Education news

Review proposes four primary schools could become two

A review by Ulster University looked at the sustainability and future of four Co Antrim schools

CATHOLIC, integrated and state schools could come together under a proposal to shake up primary education in a rural area of Co Antrim.

A review by Ulster University (UU) looked at the sustainability and future of four schools from different sectors in Glenarm and Carlough.

The study, which was commissioned by the Integrated Education Fund, explored ways of removing 200 empty desks.

Researchers focused on Carnlough Controlled Integrated PS; St John's PS in Carnlough; Seaview PS, a Catholic school in Glenarm; and the state-controlled Carnalbanagh PS outside Glenarm.

A `community conversation' was held to identify how to move forward in an landscape of declining school populations and reduced financial support.

In each of the four schools, the pupil numbers are lower than the approved enrolment.

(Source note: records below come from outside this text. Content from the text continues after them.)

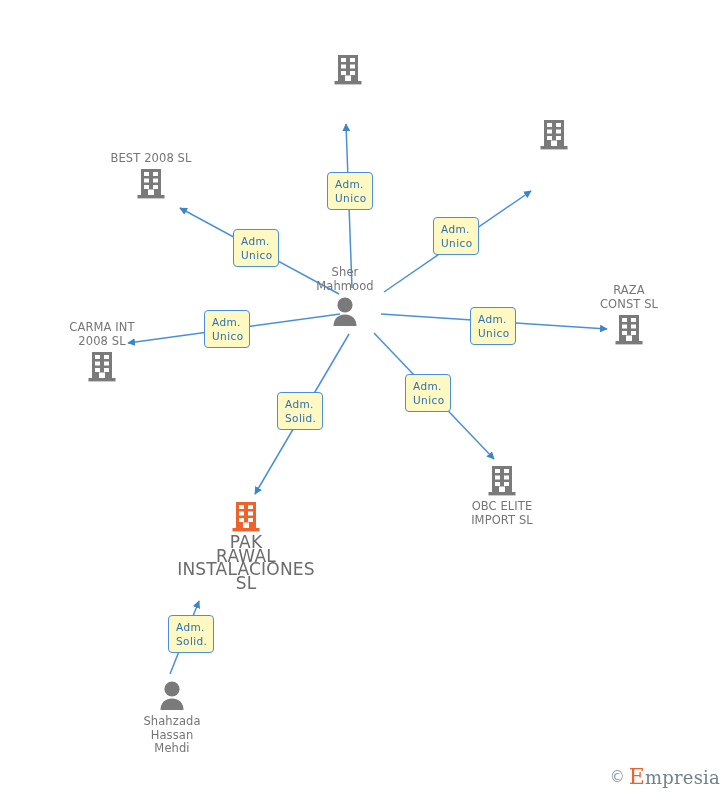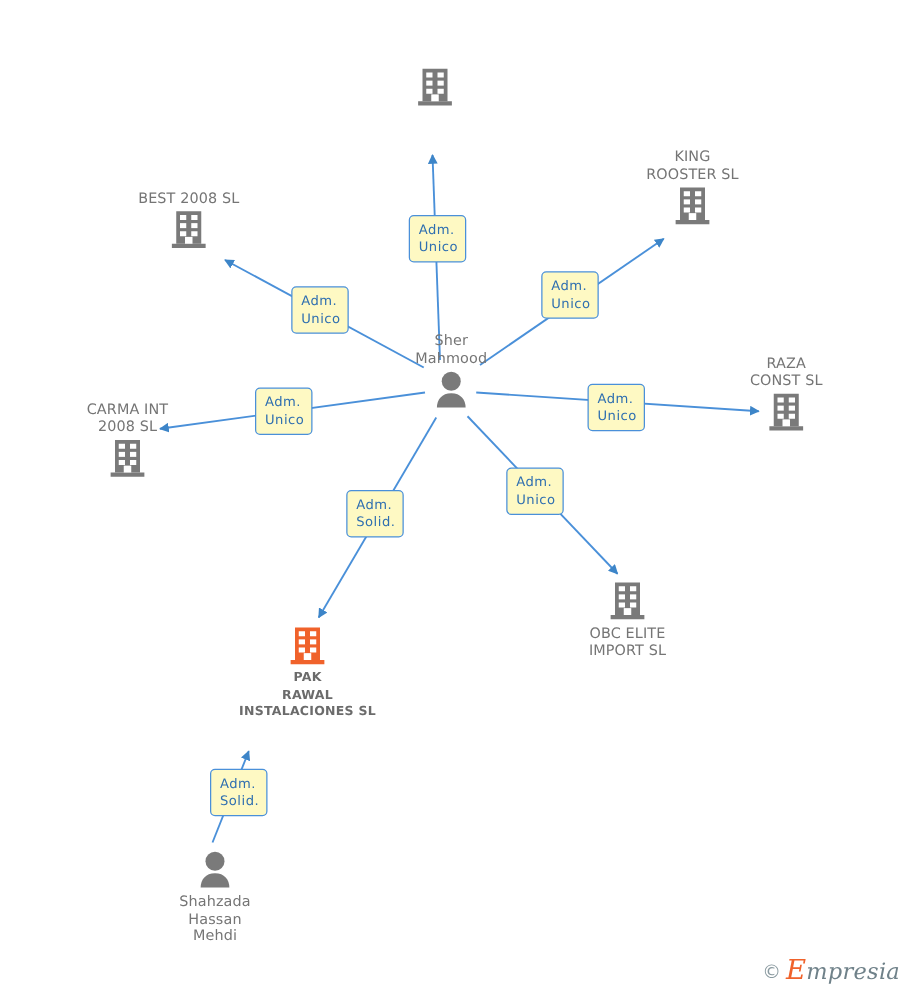--- a/index.html
+++ b/index.html
@@ -43,22 +43,22 @@
   }
   .node .caption {
     display: block;
     white-space: pre-line;
   }
   .node.label-above .caption { margin-bottom: 3px; }
   .node.label-below .caption { margin-top: 3px; }
 
   .node.highlight .caption {
     color: #6b6b6b;
-    font-weight: bold;
-    font-size: 10px;
+    font-weight: normal;
+    font-size: 17px;
     letter-spacing: .2px;
   }
 
   
   .edge-label {
     position: absolute;
     box-sizing: border-box;
     background: #fef9c3;
     border: 1.4px solid #4a90d9;
     border-radius: 4px;
@@ -81,21 +81,20 @@
     gap: 4px;
     font-size: 17px;
     color: #8a9aa0;
   }
   #watermark .c-mark {
     color: #8a9aa0;
     font-size: 15px;
   }
   #watermark .brand {
     font-family: "DejaVu Serif", "Liberation Serif", serif;
-    font-style: italic;
     font-size: 18px;
     color: #6f8189;
     letter-spacing: .2px;
   }
   #watermark .brand .cap {
     color: #f0622b;
     font-size: 22px;
   }
 </style>
 </head>
@@ -147,22 +146,20 @@
             <rect x="8" y="4" width="5" height="4" fill="#fff"></rect>
             <rect x="17" y="4" width="5" height="4" fill="#fff"></rect>
             <rect x="8" y="10.5" width="5" height="4" fill="#fff"></rect>
             <rect x="17" y="10.5" width="5" height="4" fill="#fff"></rect>
             <rect x="8" y="17" width="5" height="4" fill="#fff"></rect>
             <rect x="17" y="17" width="5" height="4" fill="#fff"></rect>
             <rect x="12" y="21.5" width="6" height="5.5" fill="#fff"></rect>
           </svg></span>
       </div>
       <div class="node label-above" style="left: 554px; top: 119px;">
-        <span class="caption">KING
-ROOSTER SL</span>
         <span class="glyph"><svg width="30" height="32" viewBox="0 0 30 32" xmlns="http://www.w3.org/2000/svg">
             <rect x="5" y="1" width="20" height="26" fill="#7a7a7a"></rect>
             <rect x="1.5" y="27" width="27" height="3.4" fill="#7a7a7a"></rect>
             <rect x="8" y="4" width="5" height="4" fill="#fff"></rect>
             <rect x="17" y="4" width="5" height="4" fill="#fff"></rect>
             <rect x="8" y="10.5" width="5" height="4" fill="#fff"></rect>
             <rect x="17" y="10.5" width="5" height="4" fill="#fff"></rect>
             <rect x="8" y="17" width="5" height="4" fill="#fff"></rect>
             <rect x="17" y="17" width="5" height="4" fill="#fff"></rect>
             <rect x="12" y="21.5" width="6" height="5.5" fill="#fff"></rect>
@@ -205,21 +202,21 @@
             <rect x="1.5" y="27" width="27" height="3.4" fill="#7a7a7a"></rect>
             <rect x="8" y="4" width="5" height="4" fill="#fff"></rect>
             <rect x="17" y="4" width="5" height="4" fill="#fff"></rect>
             <rect x="8" y="10.5" width="5" height="4" fill="#fff"></rect>
             <rect x="17" y="10.5" width="5" height="4" fill="#fff"></rect>
             <rect x="8" y="17" width="5" height="4" fill="#fff"></rect>
             <rect x="17" y="17" width="5" height="4" fill="#fff"></rect>
             <rect x="12" y="21.5" width="6" height="5.5" fill="#fff"></rect>
           </svg></span>
       </div>
-      <div class="node label-above" style="left: 361px; top: 266px;">
+      <div class="node label-above" style="left: 345px; top: 266px;">
         <span class="caption">Sher
 Mahmood</span>
         <span class="glyph"><svg width="34" height="32" viewBox="0 0 34 32" xmlns="http://www.w3.org/2000/svg">
             <circle cx="17" cy="9" r="7.6" fill="#7a7a7a"></circle>
             <path d="M17 18.5c-7.5 0-11.5 5-11.5 11.5h23c0-6.5-4-11.5-11.5-11.5z" fill="#7a7a7a"></path>
           </svg></span>
       </div>
       <div class="node label-below" style="left: 502px; top: 465px;">
         <span class="glyph"><svg width="30" height="32" viewBox="0 0 30 32" xmlns="http://www.w3.org/2000/svg">
             <rect x="5" y="1" width="20" height="26" fill="#7a7a7a"></rect>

There are 81 surplus places at Seaview PS alone, the report said.

While a range of views were obtained through the community conversation, the strongest preference was for the retention of two schools - one in each village.

"The most popular choice was for St John's PS to remain in Carnlough and the amalgamation of Seaview PS and Carnlough Controlled Integrated PS as one integrated school in Glenarm.

"While there was general agreement that any re-location of integrated education should be to a new site to remove historic sectoral associations, the Carnlough CIPS school community would favour the retention of integrated provision through their school.

"A small number of respondents emphasised that the option of controlled education with a Protestant ethos should remain in the area."

The two-school preference, it said, did not ignore parental choice for individual faith schools nor the implications for Carnalbanagh PS but represented "the most realistic and sustainable option".

Any official proposals to merge or close school would have to be published by the Education Authority.

No Catholic school has ever 'transformed' to integrated status.

On Seaview, the report added, it was recognised that "not all parents would be comfortable with integrated education, that they would see it as the removal of parental choice and would therefore choose to send their children to school outside of the village".

"Nonetheless, for many of the parents, the mixed pupil population currently at Seaview PS represented an opportunity to move towards integrated status or a jointly managed faith school and it was perceived that school staff and governors also recognised the sustainability potential of this option."